Notre avis sur Le rêve d'un drôle d'homme en livre audio
Quarante-quatre minutes, et pourtant j'ai refermé ce récit avec le sentiment d'avoir traversé toute une existence. Ce drôle d'homme qui ouvre la nouvelle en affirmant que plus rien ne compte, que tout lui est devenu parfaitement indifférent au point de garder un revolver dans son tiroir, m'a d'abord saisie par sa froideur tranquille. Et puis Dostoïevski fait ce qu'il sait faire mieux que personne: il fissure cette carapace. Une petite fille croisée un soir de pluie, une main tendue qu'il refuse, et déjà quelque chose se dérègle chez cet homme qui se croyait mort à l'intérieur.
Avec 5/5 sur 2 avis, on est sur un tout petit échantillon, mais cette unanimité ne me surprend pas une seconde. Mon parti pris est simple: ne jugez surtout pas ce texte à l'aune de sa brièveté. C'est justement parce qu'il fonce, parce qu'il ne s'attarde sur aucun décor, qu'il vous cueille aussi fort. On sort de ces quarante-quatre minutes avec une question plantée en pleine poitrine, de celles qui vous suivent jusqu'au réveil.
Pourquoi écouter Le rêve d'un drôle d'homme en livre audio ?
Ce récit est une confession, un homme seul qui se parle à lui-même et finit, sans prévenir, par s'adresser à nous. C'est exactement le genre de texte que l'audio sublime: il n'y a qu'une conscience, qu'une voix, aucune fioriture entre le narrateur et vous. Mathurin Voltz l'a compris et il incarne ce drôle d'homme avec une retenue qui m'a beaucoup plu. Il ne surjoue jamais le désespoir, il laisse la logique glacée du personnage faire son travail, puis il accompagne le vertige au moment où tout bascule.

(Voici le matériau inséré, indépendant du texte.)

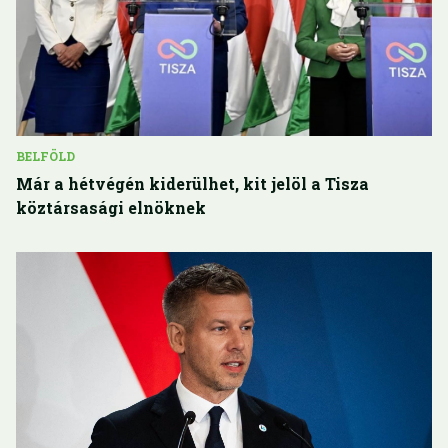
BELFÖLD
Már a hétvégén kiderülhet, kit jelöl a Tisza
köztársasági elnöknek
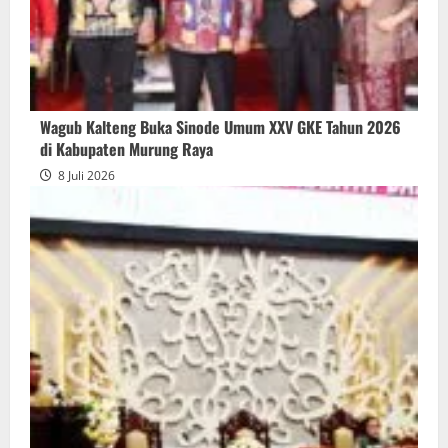
Wagub Kalteng Buka Sinode Umum XXV GKE Tahun 2026
di Kabupaten Murung Raya
8 Juli 2026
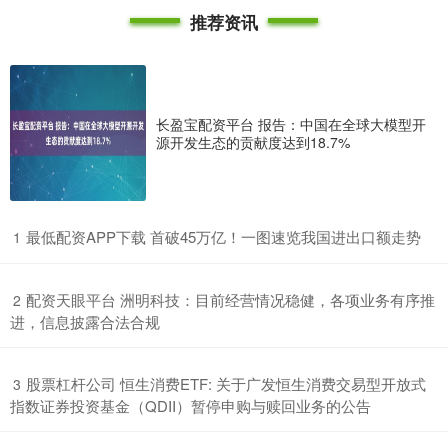
推荐资讯
长盈宝配资平台 报告：中国在全球大模型开
源开发生态的贡献度达到18.7%
​最低配资APP下载 首破45万亿！一图速览我国进出口额走势
1
​配资天眼平台 洲明科技：目前经营情况稳健，各项业务有序推
2
进，信息披露合法合规
​股票杠杆公司 恒生消费ETF: 关于广发恒生消费交易型开放式
3
指数证券投资基金（QDII）暂停申购与赎回业务的公告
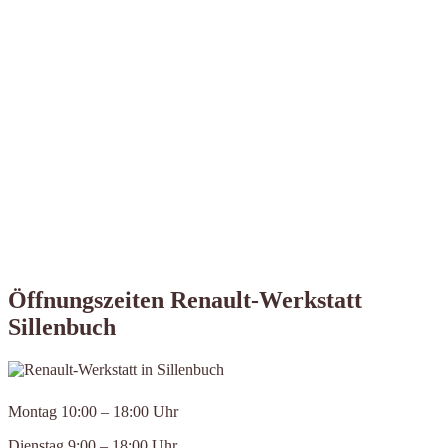
Öffnungszeiten Renault-Werkstatt
Sillenbuch
Montag 10:00 – 18:00 Uhr
Dienstag 9:00 – 18:00 Uhr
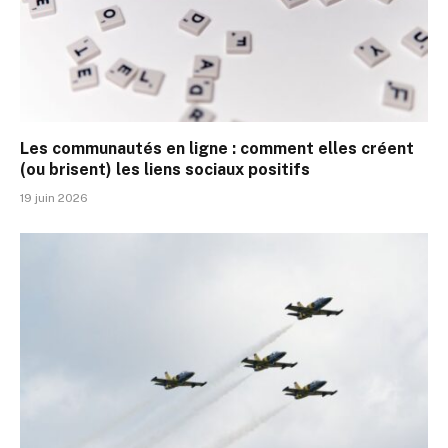
Les communautés en ligne : comment elles créent
(ou brisent) les liens sociaux positifs
19 juin 2026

La durée, quarante-quatre minutes, change franchement l'expérience. On peut tout écouter d'une seule traite, et je vous le conseille vivement: ce texte est pensé comme un unique souffle, une descente aux enfers intimes suivie d'une remontée lumineuse. Voltz épouse cette courbe sans jamais casser le rythme, si bien qu'on oublie de regarder l'heure. C'est court, oui, mais c'est un concentré, pas un aperçu.
Ce que vous allez découvrir
Vous allez suivre un homme qui a décidé d'en finir et qui attend simplement le bon soir. Ce refus opposé à une enfant en détresse va pourtant le hanter, et c'est dans le sommeil que tout se joue. Il rêve. Un rêve d'une netteté hallucinée qui l'emmène vers un monde sans faute, une humanité innocente qui ignore le mensonge, la douleur et la honte. Un paradis. Sauf que notre drôle d'homme y débarque avec, en lui, tout ce que les hommes savent faire.
Dostoïevski déploie là ses obsessions les plus tenaces: la culpabilité, la possibilité du rachat, cette idée qu'un seul être peut corrompre un monde ou, peut-être, le sauver. Je ne vous dirai pas ce que le narrateur décide en rouvrant les yeux, ni la mission qu'il se donne. Sachez seulement que ce petit conte fantastique cache une méditation vertigineuse sur ce que serait vivre autrement.
À qui s'adresse ce livre audio ?
Si les pavés russes vous intimident, si Crime et Châtiment ou Les Frères Karamazov trônent dans votre bibliothèque sans que vous osiez les ouvrir, ce court récit est la porte d'entrée idéale. On y retrouve toute la puissance morale de Dostoïevski, condensée, accessible, sans le moindre besoin de connaître son œuvre au préalable.
Je le réserverais à une écoute du soir, seule, lampes baissées, quand l'esprit est disposé à se laisser remuer. C'est aussi une merveille pour une pause déjeuner un peu grise, ou un trajet où l'on a besoin de penser à autre chose que sa journée. Un texte à écouter, puis à laisser infuser longtemps.